- **Activity**
In your answer, give each entry again exactly as it appears.

[Material provided Boundary: Start]

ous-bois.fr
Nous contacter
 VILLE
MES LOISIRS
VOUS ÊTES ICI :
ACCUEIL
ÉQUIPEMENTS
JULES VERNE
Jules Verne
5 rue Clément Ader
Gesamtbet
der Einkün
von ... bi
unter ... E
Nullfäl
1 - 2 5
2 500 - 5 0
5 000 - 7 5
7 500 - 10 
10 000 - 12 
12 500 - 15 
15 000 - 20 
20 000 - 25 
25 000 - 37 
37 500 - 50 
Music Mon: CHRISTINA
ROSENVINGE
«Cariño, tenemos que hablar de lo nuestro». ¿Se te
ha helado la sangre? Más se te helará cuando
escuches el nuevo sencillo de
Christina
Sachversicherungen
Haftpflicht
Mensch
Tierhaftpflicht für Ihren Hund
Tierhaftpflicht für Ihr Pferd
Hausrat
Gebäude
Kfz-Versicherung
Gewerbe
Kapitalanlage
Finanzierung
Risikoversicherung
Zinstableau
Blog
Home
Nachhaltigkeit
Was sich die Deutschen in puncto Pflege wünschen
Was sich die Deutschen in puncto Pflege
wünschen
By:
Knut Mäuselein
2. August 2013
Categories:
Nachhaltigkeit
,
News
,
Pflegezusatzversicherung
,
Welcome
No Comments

[Material provided Boundary: End]

- **Answer to this problem**
ous-bois.fr
Nous contacter
 VILLE
MES LOISIRS
VOUS ÊTES ICI :
ACCUEIL
ÉQUIPEMENTS
JULES VERNE
Jules Verne
5 rue Clément Ader
Gesamtbet
der Einkün
von ... bi
unter ... E
Nullfäl
1 - 2 5
2 500 - 5 0
5 000 - 7 5
7 500 - 10 
10 000 - 12 
12 500 - 15 
15 000 - 20 
20 000 - 25 
25 000 - 37 
37 500 - 50 
Music Mon: CHRISTINA
ROSENVINGE
«Cariño, tenemos que hablar de lo nuestro». ¿Se te
ha helado la sangre? Más se te helará cuando
escuches el nuevo sencillo de
Christina
Sachversicherungen
Haftpflicht
Mensch
Tierhaftpflicht für Ihren Hund
Tierhaftpflicht für Ihr Pferd
Hausrat
Gebäude
Kfz-Versicherung
Gewerbe
Kapitalanlage
Finanzierung
Risikoversicherung
Zinstableau
Blog
Home
Nachhaltigkeit
Was sich die Deutschen in puncto Pflege wünschen
Was sich die Deutschen in puncto Pflege
wünschen
By:
Knut Mäuselein
2. August 2013
Categories:
Nachhaltigkeit
,
News
,
Pflegezusatzversicherung
,
Welcome
No Comments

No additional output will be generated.